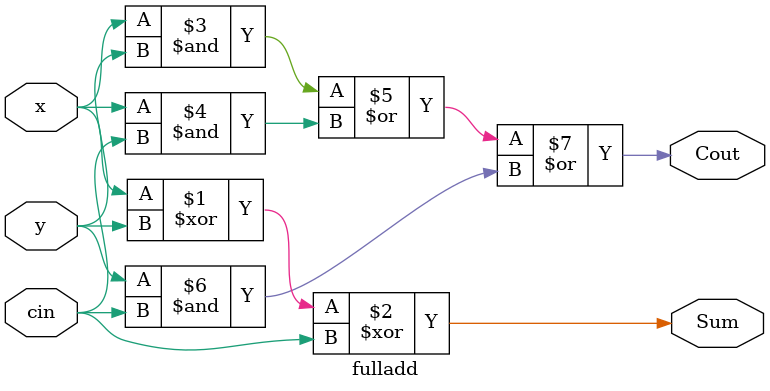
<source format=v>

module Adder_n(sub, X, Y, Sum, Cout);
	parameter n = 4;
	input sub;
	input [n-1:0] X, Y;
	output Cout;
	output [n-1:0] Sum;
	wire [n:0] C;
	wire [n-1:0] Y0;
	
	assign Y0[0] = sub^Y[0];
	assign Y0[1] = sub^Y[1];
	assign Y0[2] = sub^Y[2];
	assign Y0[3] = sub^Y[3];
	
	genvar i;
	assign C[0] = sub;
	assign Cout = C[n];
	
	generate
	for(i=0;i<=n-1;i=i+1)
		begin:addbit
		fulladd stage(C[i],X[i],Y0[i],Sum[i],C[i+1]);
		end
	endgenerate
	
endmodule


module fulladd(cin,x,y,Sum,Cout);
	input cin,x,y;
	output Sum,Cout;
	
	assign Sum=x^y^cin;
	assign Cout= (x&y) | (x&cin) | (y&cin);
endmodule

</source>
○ ○ ○ ○ ○ ○ ○
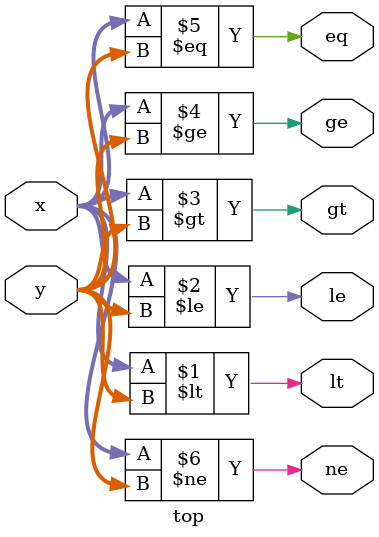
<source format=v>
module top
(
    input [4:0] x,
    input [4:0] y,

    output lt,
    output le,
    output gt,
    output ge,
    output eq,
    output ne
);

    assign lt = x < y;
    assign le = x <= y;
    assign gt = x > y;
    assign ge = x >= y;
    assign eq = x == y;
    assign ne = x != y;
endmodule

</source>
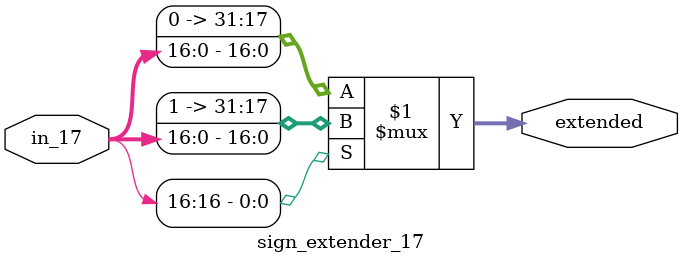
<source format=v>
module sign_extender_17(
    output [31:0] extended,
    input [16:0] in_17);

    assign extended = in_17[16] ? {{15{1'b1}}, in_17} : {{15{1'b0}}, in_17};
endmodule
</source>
○ ○ ○ ○ ○ ○ ○
▶ **Instructions to follow**: Give back, exactly as written, the stretch from the line with "output Cout;" through the line with "assign Sum=x^y^cin;", and no other lines from the records above.

▶ **Your response**:
	output Cout;
	output [n-1:0] Sum;
	wire [n:0] C;
	wire [n-1:0] Y0;
	
	assign Y0[0] = sub^Y[0];
	assign Y0[1] = sub^Y[1];
	assign Y0[2] = sub^Y[2];
	assign Y0[3] = sub^Y[3];
	
	genvar i;
	assign C[0] = sub;
	assign Cout = C[n];
	
	generate
	for(i=0;i<=n-1;i=i+1)
		begin:addbit
		fulladd stage(C[i],X[i],Y0[i],Sum[i],C[i+1]);
		end
	endgenerate
	
endmodule


module fulladd(cin,x,y,Sum,Cout);
	input cin,x,y;
	output Sum,Cout;
	
	assign Sum=x^y^cin;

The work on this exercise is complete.